La deuxième et dernière chose que je veux dire concerne le type de mouvement dans lequel nous nous trouverons au cours des cinq prochaines années, ou dans les prochains mois, je l'espère. Parce que la prochaine gauche (pas la nouvelle gauche) sera différente. La prochaine gauche sera la gauche arc-en-ciel. Pas seulement les étudiant·es, mais les travailleur·euses et les agriculteur·ices. Pas seulement les pauvres, mais les quasi-pauvres : les cols bleus, les cols roses, les cols gris et les gens de toutes les couleurs. Ce sera plus grand que tout ce que nous avons connu dans le passé et peut-être plus difficile, chaotique, indiscipliné et effronté. Les gens comme nous, qui ont des compétences et une éducation particulières, ont une place dans ce mouvement, un rôle et une responsabilité. Et par "des gens comme nous", j'entends des professionnel·les, des médecins, des infirmièr·es, des planificateur·ices, des enseignant·es, des intellectuel·les, des ancien·nes militant·es, des étudiant·es, ainsi que toutes les personnes avec lesquelles nous travaillons.

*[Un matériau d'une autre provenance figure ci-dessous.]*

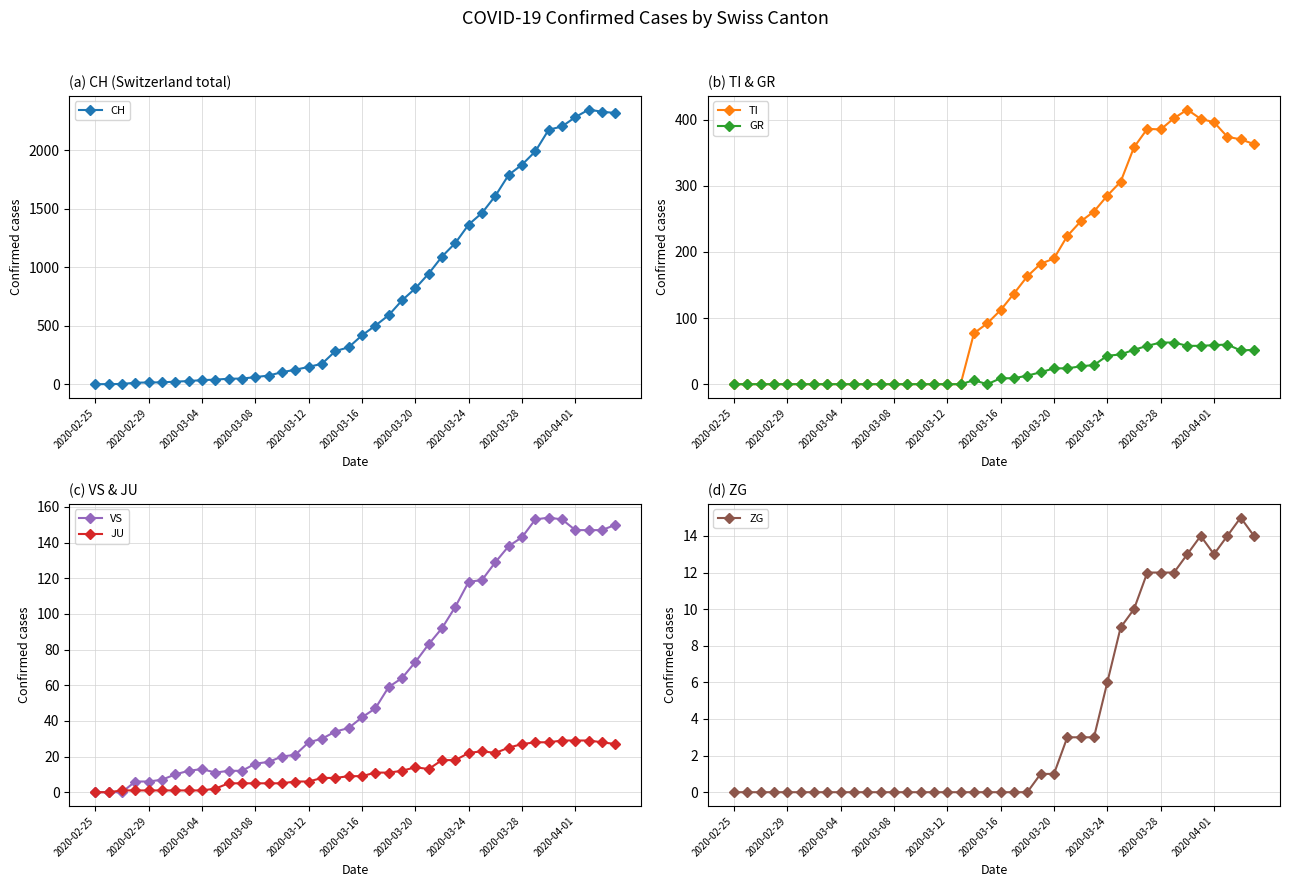

At how many categories does at least one series exceed 227?

22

Le plus grand défi pour nous sera peut-être de faire comprendre aux nouvelles générations - à la fois par nos paroles et par nos vies - que dans une société injuste, un engagement envers les services à la personne est aussi et inévitablement un engagement envers le changement social. Il n'y a pas moyen de contourner cela. C'est un engagement qui doit nous permettre de traverser les périodes sombres de réaction et de repli, ainsi que les jours de gloire de l'activisme et des avancées. Et nous devons faire comprendre qu'il s'agit d'un engagement que nous ne prenons pas dans un esprit de moralisation, de suffisance ou même d'altruisme, mais dans un esprit d'humilité et d'espoir, dans le respect de nos propres contributions et dans le respect également des contributions de personnes très différentes de nous, des contributions très différentes de celles que nous pouvons faire.
Enfin, et c'est peut-être le plus important, nous voulons faire comprendre aux futur·es militant·es que ce genre d'engagement est récompensé : beaucoup de rires, toutes sortes de satisfactions et, surtout, l'occasion de côtoyer les meilleures personnes que l'on puisse trouver.